A organização da Associação Cultural Música Vadia está a organizar, durante estes quatro fins-de-semana, na cidade da Horta, o Múma - Música em Março. Os concertos decorrem na sala do Sporting com o bar sempre muito por perto. É, sem dúvida, uma iniciativa bastante promissora e valiosa, contendo muitos e bons ingredientes para se tornar num polo aglutinador e promotor da música nova que se faz em Portugal e, quem sabe, para repetir em futuras edições. Refira-se que a organização contou também com o inexcedível apoio do Sporting da Horta, que está de parabéns pela abertura e iniciativa e a co-produção do FAZENDO.

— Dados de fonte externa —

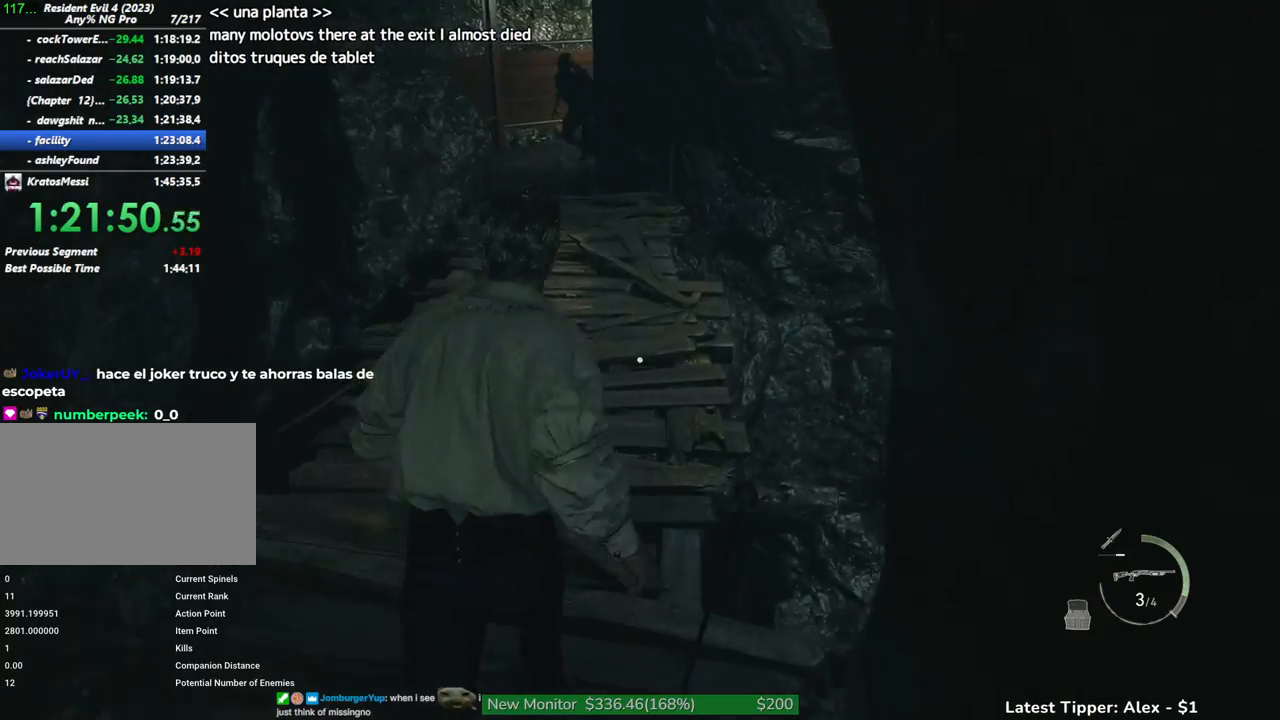
{"keys": ["shift", "w"], "mouse": [], "events": []}
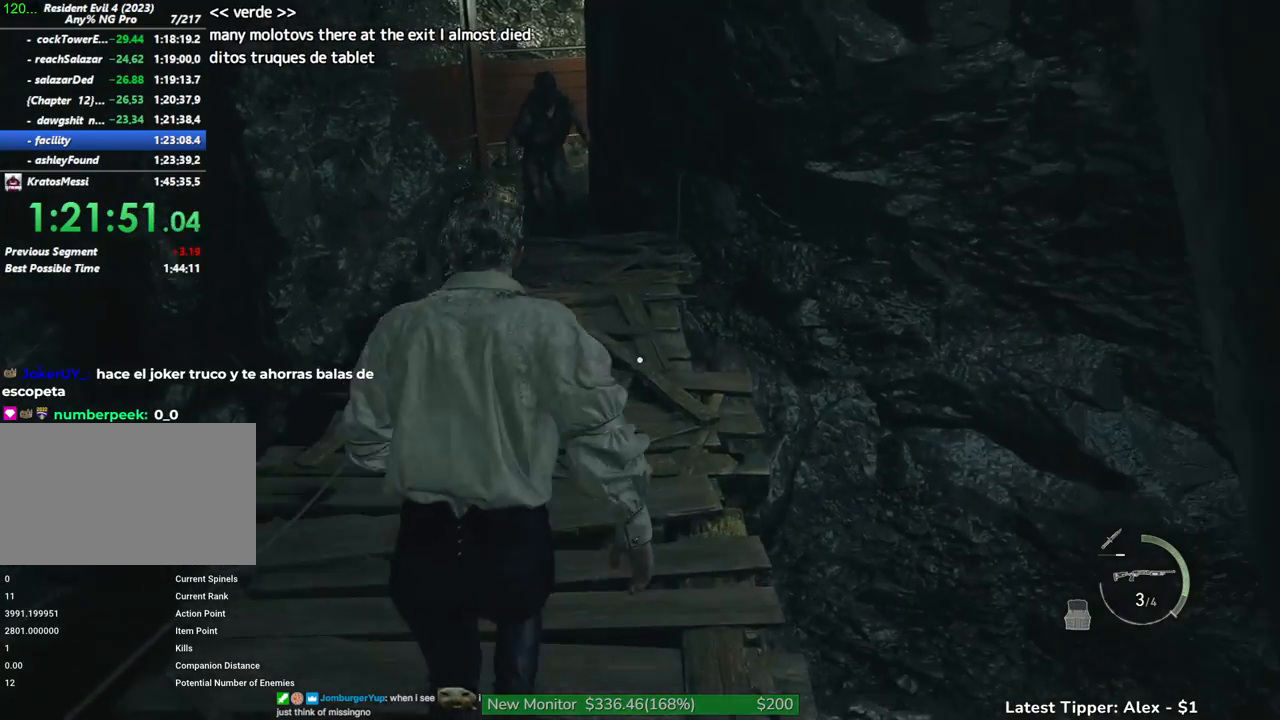
{"keys": ["shift", "w"], "mouse": [], "events": [[100, "d", "down"], [233, "d", "up"]]}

A abrir esta primeira edição do Múma que, por sinal começou em Fevereiro, a presença do músico J.P.Simões que contou com uma sala bem composta e primorosamente decorada para assistir a um concerto de um músico que é conhecido pela sua cadência melódica romântica. Dotado de um distinto timbre vocal, com uma entoação arrastada e muito marcada pelas letras aguçadas e certeiras, é revelador de algumas canções marcantes até ao momento com influências do outro lado do Atlântico – há quem lhe chame o Chico Buarque português. Já passaram, no entanto, mais de dez anos sobre os “Quinteto Tati” e houve, entretanto, o disco “1970”, e um trovador em dueto com Márcia (a canção chamava-se “A Pele que Há em Mim (Quando o Dia Entardeceu”), que ajudou a elevar-se ao trono da popularidade. Para trás ficou a participação enquanto cantor dos "Belle Chase Hotel" e várias “óperas musicais” levadas ao palco em forma de canção. Questionado sobre um possível regresso dos autores de “Sunset Boulevard”, J.P.Simões é perentório: “naturalmente, já não tenho saudades da primeira namorada”. Passam quase dois anos sobre a edição de “Roma” e, após quatro discos a título pessoal, J.P.Simões afirma que “muito embora tenha três discos prontos, está na altura de “regressar ao rock, à formação elétrica e eletrizante, pois tenho saudades do lado excessivo deste género musical”. Talvez, por isso, este espetáculo tocou ao de leve em “Roma”, álbum editado em abril de 2013, tendo o músico se concentrado essencialmente nas canções que fez para a peça “A Boa Alma”, de Bertolt Brecht, numa encenação de Mónica Calle, bem como em algumas canções novas que fez após “uma leitura entusiasmada e apaixonada dos álbuns de Nick Drake e as alterações à afinação da guitarra”. Depois, refere com a sua habitual ironia mordaz: “canto sempre as minhas versões de “Eleanor Rigby”, dos Beatles, “Gota de Água”, de Chico Buarque, e “Inquietação”, de José Mário Branco, essencialmente para verem que eu roubei”.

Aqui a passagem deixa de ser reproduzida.